= James Prideaux =

American playwright

James Prideaux (August 29, 1927 – November 18, 2015) was an American playwright known for The Last of Mrs. Lincoln.

Prideaux was born in 1927 as James Priddy in South Bend, Indiana, the son of Lloyd Priddy, a professional photographer, and Beulah Shirey.

Wanting to become an actor, he adopted a new name and relocated to Chicago and then New York, but found his metier as a writer. He wrote for magazines such as Playboy and the Ladies Home Journal and joined the Barr-Wilder-Albee Playwrights Unit, a theater workshop.

For The Last of Mrs Lincoln, he won the Drama Desk Award for Most Promising Playwright in 1973. He also wrote Postcards, Lemonade, The Orphans, Laughter in the Shadow of the Trees, and Abraham Lincoln Dies at Versailles.

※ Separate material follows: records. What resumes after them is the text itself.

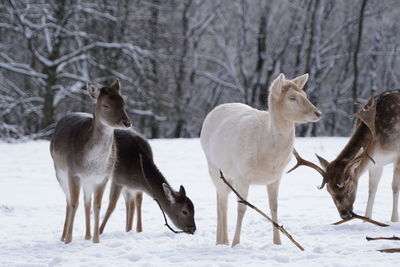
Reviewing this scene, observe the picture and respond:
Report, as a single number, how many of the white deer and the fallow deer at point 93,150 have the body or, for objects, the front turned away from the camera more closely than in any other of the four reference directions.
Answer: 0

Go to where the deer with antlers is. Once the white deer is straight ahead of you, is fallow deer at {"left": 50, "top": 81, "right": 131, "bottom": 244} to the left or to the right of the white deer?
right

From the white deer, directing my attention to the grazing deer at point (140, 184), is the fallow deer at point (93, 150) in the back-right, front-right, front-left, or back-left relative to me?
front-left

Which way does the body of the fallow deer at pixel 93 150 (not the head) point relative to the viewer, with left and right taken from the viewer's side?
facing the viewer and to the right of the viewer

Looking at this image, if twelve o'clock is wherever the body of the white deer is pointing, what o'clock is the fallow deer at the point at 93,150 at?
The fallow deer is roughly at 5 o'clock from the white deer.

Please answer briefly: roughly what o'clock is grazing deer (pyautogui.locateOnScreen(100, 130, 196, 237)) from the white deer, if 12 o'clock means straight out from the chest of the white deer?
The grazing deer is roughly at 6 o'clock from the white deer.

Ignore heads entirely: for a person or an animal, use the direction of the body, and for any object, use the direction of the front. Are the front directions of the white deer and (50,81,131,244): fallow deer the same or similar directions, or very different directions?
same or similar directions

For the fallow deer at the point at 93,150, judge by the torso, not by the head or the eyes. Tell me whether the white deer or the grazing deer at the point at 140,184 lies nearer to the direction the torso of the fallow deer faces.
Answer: the white deer

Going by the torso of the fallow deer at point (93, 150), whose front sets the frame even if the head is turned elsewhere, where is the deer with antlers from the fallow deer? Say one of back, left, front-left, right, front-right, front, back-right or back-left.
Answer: front-left

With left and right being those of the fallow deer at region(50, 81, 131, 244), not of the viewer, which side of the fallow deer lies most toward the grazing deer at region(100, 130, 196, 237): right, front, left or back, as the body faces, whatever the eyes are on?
left
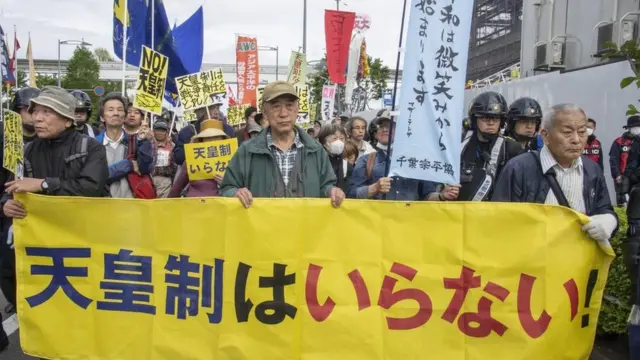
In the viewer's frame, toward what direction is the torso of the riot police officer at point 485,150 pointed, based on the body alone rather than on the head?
toward the camera

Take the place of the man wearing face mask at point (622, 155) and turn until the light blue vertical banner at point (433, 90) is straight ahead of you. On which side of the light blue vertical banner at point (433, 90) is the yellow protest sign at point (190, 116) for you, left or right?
right

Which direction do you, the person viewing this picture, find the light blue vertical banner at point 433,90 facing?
facing the viewer

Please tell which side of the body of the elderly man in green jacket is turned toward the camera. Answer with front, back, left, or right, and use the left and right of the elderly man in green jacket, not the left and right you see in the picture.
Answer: front

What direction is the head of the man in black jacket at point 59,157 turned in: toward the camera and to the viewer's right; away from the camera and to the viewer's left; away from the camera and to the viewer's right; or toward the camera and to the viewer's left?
toward the camera and to the viewer's left

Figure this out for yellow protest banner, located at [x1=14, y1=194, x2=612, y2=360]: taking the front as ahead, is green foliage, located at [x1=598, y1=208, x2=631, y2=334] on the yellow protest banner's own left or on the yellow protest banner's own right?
on the yellow protest banner's own left

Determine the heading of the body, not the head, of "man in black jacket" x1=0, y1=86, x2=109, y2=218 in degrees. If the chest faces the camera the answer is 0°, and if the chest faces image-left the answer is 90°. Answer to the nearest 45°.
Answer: approximately 45°

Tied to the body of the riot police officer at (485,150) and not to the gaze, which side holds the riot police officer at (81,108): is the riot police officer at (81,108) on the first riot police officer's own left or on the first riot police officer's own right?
on the first riot police officer's own right

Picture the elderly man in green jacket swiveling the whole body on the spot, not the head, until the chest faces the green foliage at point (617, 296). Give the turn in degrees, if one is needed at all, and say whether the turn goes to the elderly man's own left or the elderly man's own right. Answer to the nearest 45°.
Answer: approximately 90° to the elderly man's own left

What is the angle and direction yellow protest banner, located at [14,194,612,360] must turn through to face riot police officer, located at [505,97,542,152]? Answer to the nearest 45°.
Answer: approximately 135° to its left

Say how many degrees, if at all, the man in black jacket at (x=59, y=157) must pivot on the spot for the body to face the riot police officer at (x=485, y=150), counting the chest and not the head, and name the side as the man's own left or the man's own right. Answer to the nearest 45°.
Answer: approximately 135° to the man's own left

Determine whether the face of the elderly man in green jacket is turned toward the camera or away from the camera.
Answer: toward the camera

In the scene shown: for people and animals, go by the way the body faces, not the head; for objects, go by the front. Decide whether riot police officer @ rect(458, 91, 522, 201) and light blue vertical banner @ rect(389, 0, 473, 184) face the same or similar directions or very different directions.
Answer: same or similar directions

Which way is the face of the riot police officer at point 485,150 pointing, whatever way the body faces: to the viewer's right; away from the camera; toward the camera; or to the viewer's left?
toward the camera
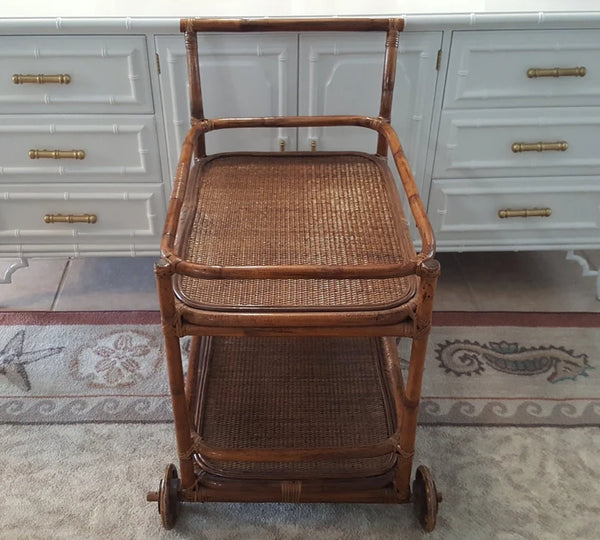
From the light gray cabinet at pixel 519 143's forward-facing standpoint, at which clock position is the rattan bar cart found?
The rattan bar cart is roughly at 1 o'clock from the light gray cabinet.

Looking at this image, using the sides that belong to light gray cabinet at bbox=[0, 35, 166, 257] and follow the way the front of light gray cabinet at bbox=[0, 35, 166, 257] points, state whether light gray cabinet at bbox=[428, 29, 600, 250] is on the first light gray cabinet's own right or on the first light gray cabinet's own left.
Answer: on the first light gray cabinet's own left

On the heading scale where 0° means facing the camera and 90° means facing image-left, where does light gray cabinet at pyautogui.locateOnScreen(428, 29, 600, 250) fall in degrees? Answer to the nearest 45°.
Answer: approximately 0°

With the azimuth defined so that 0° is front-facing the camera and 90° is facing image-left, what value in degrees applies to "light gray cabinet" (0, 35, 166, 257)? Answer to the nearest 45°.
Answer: approximately 0°
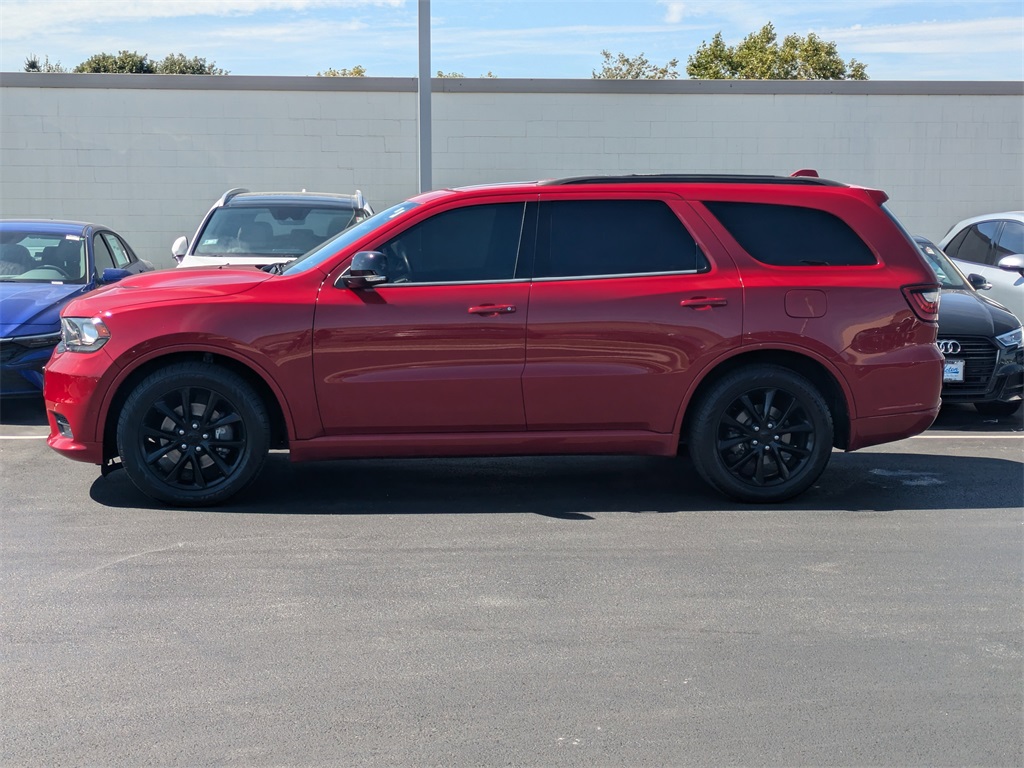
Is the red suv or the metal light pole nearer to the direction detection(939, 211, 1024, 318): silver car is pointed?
the red suv

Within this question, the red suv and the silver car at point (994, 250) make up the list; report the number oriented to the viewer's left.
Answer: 1

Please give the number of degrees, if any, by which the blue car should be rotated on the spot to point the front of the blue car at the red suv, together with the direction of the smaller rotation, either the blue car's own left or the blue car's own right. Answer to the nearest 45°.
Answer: approximately 90° to the blue car's own left

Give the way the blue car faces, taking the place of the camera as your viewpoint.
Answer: facing the viewer and to the left of the viewer

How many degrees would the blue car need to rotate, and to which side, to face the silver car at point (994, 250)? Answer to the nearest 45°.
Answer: approximately 135° to its left

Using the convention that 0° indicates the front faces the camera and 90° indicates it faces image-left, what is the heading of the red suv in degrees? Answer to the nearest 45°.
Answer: approximately 90°

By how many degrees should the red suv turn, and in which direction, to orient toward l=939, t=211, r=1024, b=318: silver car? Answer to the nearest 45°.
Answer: approximately 135° to its right

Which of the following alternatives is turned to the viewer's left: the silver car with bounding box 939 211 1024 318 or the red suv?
the red suv

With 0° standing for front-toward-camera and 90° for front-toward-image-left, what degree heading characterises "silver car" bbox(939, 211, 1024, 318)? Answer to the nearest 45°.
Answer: approximately 315°

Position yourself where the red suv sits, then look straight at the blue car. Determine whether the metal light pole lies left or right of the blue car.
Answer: right

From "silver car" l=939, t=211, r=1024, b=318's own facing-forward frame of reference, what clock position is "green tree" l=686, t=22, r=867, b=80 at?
The green tree is roughly at 7 o'clock from the silver car.

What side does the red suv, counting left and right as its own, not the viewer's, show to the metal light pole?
right

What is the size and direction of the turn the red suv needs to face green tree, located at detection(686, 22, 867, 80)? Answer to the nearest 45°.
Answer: approximately 90° to its right

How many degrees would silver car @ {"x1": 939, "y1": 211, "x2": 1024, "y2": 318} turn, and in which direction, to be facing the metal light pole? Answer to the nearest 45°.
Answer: approximately 135° to its right
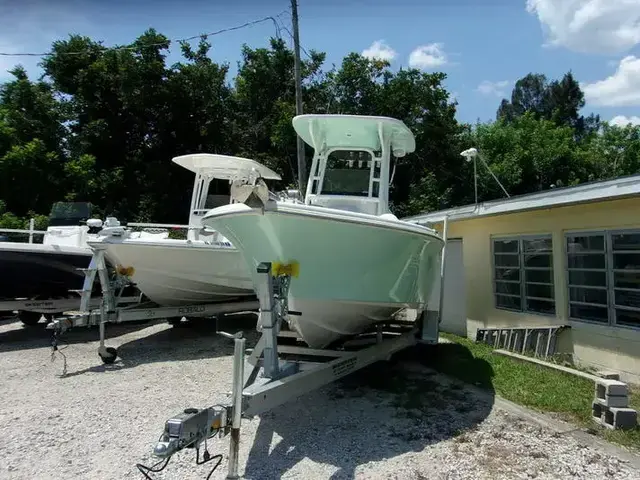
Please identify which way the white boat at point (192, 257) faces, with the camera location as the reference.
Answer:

Moving to television, he wrote The Secret Storm. He became friends with Katharine Hepburn, who acted in many of his films, such as Mrs. Delafield Wants to Marry (1986), Laura Lansing Slept Here (1988), The Man Upstairs (1992). He received a Primetime Emmy nomination for Outstanding Television Movie for producing Mrs. Delafield Wants to Marry. In 1996, he published his memoirs Knowing Hepburn and Other Curious Experiences.

He died of a stroke in West Hills, Los Angeles on November 18, 2015.